━━━━━ PROVIDED ENTRIES
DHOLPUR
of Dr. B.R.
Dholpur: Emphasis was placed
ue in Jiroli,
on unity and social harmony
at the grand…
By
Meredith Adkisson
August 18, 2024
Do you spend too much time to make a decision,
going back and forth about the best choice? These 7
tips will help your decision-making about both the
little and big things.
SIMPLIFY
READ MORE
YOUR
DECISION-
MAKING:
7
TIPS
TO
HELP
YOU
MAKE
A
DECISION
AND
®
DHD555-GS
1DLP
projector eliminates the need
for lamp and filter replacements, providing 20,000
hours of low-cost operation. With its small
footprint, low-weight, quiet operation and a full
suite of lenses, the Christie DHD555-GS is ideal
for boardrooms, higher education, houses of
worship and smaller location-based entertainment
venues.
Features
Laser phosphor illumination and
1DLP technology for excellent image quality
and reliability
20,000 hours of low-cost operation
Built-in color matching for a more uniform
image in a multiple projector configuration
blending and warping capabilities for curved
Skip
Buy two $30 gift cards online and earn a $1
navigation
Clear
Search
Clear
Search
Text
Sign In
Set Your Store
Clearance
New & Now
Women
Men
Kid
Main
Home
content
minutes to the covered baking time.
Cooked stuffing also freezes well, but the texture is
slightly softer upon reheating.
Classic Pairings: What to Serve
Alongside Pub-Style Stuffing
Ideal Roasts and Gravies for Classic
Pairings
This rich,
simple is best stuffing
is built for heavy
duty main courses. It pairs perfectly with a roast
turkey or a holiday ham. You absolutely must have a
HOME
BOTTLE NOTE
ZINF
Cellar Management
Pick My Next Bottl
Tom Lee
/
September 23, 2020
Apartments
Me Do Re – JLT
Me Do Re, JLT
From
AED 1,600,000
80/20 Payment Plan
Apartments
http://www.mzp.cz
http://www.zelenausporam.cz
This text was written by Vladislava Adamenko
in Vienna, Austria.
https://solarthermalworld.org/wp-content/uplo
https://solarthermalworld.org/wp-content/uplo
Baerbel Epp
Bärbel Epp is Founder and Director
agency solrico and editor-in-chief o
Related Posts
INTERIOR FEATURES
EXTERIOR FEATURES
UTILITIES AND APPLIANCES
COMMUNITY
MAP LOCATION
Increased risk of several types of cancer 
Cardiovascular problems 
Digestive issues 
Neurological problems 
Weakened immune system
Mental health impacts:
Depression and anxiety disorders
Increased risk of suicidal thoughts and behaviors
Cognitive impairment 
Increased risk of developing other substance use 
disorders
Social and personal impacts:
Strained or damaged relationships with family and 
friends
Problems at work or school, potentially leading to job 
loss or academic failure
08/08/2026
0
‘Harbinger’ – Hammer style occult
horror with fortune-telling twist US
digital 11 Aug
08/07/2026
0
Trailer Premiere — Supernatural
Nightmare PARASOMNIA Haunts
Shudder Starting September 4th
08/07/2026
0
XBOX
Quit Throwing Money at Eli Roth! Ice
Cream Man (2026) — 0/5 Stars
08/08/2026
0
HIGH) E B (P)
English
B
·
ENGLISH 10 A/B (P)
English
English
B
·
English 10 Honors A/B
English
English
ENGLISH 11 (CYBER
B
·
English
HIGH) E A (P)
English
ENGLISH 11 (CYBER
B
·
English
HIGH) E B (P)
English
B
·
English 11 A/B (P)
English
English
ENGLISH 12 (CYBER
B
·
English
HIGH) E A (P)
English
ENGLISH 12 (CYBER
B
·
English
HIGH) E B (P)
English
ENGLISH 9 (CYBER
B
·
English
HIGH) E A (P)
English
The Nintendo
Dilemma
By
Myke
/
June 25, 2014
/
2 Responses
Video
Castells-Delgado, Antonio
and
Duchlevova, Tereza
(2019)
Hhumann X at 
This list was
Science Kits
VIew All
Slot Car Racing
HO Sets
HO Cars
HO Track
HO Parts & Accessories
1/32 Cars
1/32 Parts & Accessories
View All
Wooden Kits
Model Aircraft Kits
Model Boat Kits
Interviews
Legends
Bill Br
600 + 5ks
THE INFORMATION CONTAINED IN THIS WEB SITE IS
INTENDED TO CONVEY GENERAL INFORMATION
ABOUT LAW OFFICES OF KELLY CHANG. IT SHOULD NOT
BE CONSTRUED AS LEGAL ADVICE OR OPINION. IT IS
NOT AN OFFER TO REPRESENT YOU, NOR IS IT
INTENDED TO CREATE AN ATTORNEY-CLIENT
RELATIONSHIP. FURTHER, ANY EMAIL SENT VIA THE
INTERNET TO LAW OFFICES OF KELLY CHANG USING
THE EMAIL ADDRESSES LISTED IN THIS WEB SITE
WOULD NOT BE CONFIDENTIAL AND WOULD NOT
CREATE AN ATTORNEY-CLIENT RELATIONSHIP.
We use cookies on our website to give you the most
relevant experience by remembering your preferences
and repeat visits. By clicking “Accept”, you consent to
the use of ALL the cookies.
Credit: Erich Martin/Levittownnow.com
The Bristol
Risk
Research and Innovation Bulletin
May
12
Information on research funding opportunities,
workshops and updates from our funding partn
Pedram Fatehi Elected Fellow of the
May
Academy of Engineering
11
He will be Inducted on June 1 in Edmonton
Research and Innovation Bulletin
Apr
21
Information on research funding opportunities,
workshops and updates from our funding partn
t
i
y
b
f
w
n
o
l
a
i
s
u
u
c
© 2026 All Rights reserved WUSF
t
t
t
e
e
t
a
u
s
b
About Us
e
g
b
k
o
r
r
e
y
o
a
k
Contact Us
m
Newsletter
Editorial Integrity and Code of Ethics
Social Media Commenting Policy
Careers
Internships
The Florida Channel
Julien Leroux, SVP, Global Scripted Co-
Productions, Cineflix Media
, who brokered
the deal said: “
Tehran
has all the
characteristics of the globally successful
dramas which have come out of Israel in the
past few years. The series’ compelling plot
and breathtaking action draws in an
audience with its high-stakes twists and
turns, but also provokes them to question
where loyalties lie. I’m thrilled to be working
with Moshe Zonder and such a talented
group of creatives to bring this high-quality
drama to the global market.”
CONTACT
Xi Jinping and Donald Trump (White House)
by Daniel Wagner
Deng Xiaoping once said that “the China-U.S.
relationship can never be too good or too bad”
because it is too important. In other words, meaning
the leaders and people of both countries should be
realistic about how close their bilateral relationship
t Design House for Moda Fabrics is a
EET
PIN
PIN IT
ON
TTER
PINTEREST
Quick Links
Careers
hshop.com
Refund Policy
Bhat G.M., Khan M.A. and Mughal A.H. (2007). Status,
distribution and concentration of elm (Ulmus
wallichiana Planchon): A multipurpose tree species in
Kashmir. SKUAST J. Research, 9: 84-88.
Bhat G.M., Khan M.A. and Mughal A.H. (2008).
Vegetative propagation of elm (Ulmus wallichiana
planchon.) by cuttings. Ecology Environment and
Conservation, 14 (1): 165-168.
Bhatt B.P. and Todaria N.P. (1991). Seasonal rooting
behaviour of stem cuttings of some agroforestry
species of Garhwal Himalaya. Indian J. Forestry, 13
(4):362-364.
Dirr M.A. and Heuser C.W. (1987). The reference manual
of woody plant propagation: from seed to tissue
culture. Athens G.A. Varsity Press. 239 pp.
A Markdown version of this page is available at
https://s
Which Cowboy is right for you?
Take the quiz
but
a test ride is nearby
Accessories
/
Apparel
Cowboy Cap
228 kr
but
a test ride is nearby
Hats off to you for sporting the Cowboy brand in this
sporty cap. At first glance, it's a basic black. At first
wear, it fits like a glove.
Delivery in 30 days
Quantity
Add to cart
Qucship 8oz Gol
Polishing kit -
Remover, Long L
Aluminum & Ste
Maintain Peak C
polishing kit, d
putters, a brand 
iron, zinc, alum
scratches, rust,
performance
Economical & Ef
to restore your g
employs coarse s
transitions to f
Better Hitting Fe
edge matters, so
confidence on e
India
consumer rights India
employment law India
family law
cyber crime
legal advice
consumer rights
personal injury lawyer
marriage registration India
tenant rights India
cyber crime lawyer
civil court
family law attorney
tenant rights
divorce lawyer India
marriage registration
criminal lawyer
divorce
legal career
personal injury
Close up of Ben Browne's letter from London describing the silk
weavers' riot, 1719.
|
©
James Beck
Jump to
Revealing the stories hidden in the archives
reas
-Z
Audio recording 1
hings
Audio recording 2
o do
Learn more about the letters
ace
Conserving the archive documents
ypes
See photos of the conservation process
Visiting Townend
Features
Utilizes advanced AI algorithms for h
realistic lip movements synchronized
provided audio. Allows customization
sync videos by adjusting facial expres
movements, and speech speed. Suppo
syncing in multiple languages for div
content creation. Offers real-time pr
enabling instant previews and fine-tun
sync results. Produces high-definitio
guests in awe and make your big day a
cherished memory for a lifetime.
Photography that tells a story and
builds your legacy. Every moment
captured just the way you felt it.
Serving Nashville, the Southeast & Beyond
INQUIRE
━━━━━━━━━━
- _WHAT YOU WILL DO_
Everything starting at the line containing "EXTERIOR FEATURES" and ending at the line containing "Model Aircraft Kits" in the records above should be repeated exactly, and only that.

- _YOUR SOLUTION_
EXTERIOR FEATURES
UTILITIES AND APPLIANCES
COMMUNITY
MAP LOCATION
Increased risk of several types of cancer 
Cardiovascular problems 
Digestive issues 
Neurological problems 
Weakened immune system
Mental health impacts:
Depression and anxiety disorders
Increased risk of suicidal thoughts and behaviors
Cognitive impairment 
Increased risk of developing other substance use 
disorders
Social and personal impacts:
Strained or damaged relationships with family and 
friends
Problems at work or school, potentially leading to job 
loss or academic failure
08/08/2026
0
‘Harbinger’ – Hammer style occult
horror with fortune-telling twist US
digital 11 Aug
08/07/2026
0
Trailer Premiere — Supernatural
Nightmare PARASOMNIA Haunts
Shudder Starting September 4th
08/07/2026
0
XBOX
Quit Throwing Money at Eli Roth! Ice
Cream Man (2026) — 0/5 Stars
08/08/2026
0
HIGH) E B (P)
English
B
·
ENGLISH 10 A/B (P)
English
English
B
·
English 10 Honors A/B
English
English
ENGLISH 11 (CYBER
B
·
English
HIGH) E A (P)
English
ENGLISH 11 (CYBER
B
·
English
HIGH) E B (P)
English
B
·
English 11 A/B (P)
English
English
ENGLISH 12 (CYBER
B
·
English
HIGH) E A (P)
English
ENGLISH 12 (CYBER
B
·
English
HIGH) E B (P)
English
ENGLISH 9 (CYBER
B
·
English
HIGH) E A (P)
English
The Nintendo
Dilemma
By
Myke
/
June 25, 2014
/
2 Responses
Video
Castells-Delgado, Antonio
and
Duchlevova, Tereza
(2019)
Hhumann X at 
This list was
Science Kits
VIew All
Slot Car Racing
HO Sets
HO Cars
HO Track
HO Parts & Accessories
1/32 Cars
1/32 Parts & Accessories
View All
Wooden Kits
Model Aircraft Kits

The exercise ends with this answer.